Now, this is the essential part I overlooked through a couple of Hammerting playthroughs: the battle overhead. There’s a map screen showing the skirmishes with flag placements of the enemy attacking allied locations. An exclamation mark will often occur, and you will need to supply the resources to fend off the attack.

This can range from producing copper ore to weapons and food. Initially, you won’t have the option to craft the items; instead, you’ll have to complete smaller tasks, build up your points and then invest in new structures. Depending on how the battle goes, the top of the screen will show the way the war is going: if the enemy takes too many positions, it’s game over.

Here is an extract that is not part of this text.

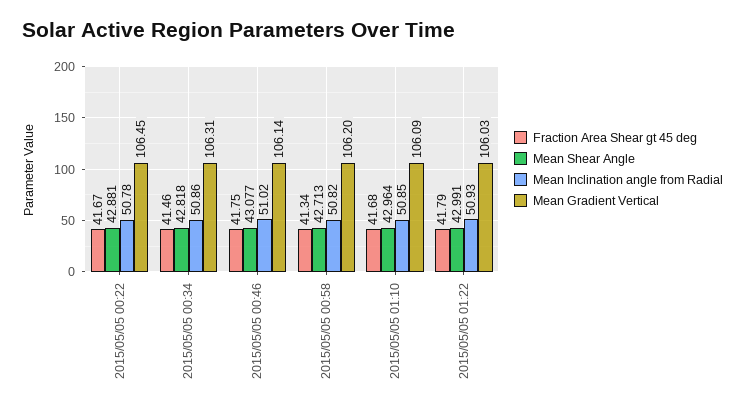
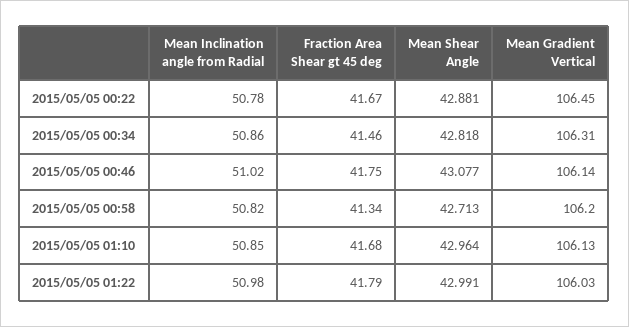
Mean Gradient Vertical, 2015/05/05 01:10: 106.09 -> 106.13
Mean Inclination angle from Radial, 2015/05/05 01:22: 50.93 -> 50.98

A lot of the material requests will be repeated and can be quite repetitive, but also ruthless as you make up axe heads for the twentieth time, only to find you have no more copper and therefore have to scavenge the mines for more.

Time Underground

I’m quite torn with Hammerting as it isn’t intuitive and could do with a lot more tooltips or tutorials. As I look back at my progress and what I’ve since learned, some of it makes sense, but it will cause a lot of frustration.

Hammerting - Dig Deep
Dig deep. Source: Screen capture

To confirm my interest in the game, I had a ‘quick go’ to build up my impressions of this game, only to realise I almost wrote off the working day and clocked in five hours solid playing. It’s incredibly alluring with all the things going on at the same time, but it’s equally brutal with frequent deaths of your ‘staff’.

Deaths occur from being overworked, no dwellings or being attacked by the evil forces underground. Other than building an infirmary and ensuring there’s lots of beer available, you’re at the mercy of the game as unable to select a dwarf to go rest. I’m hoping this is an oversight on my part as not having the control of individuals is hard work.

I could start Hammerting up now to revisit a few things and could guarantee I’d play for hours. The visuals are ok, the atmosphere is alright, but the gameplay (other than the learning curve), is excellent – especially if you’re a fan of resource management games and multitasking.

Hammerting is currently in Early Access stage on Steam.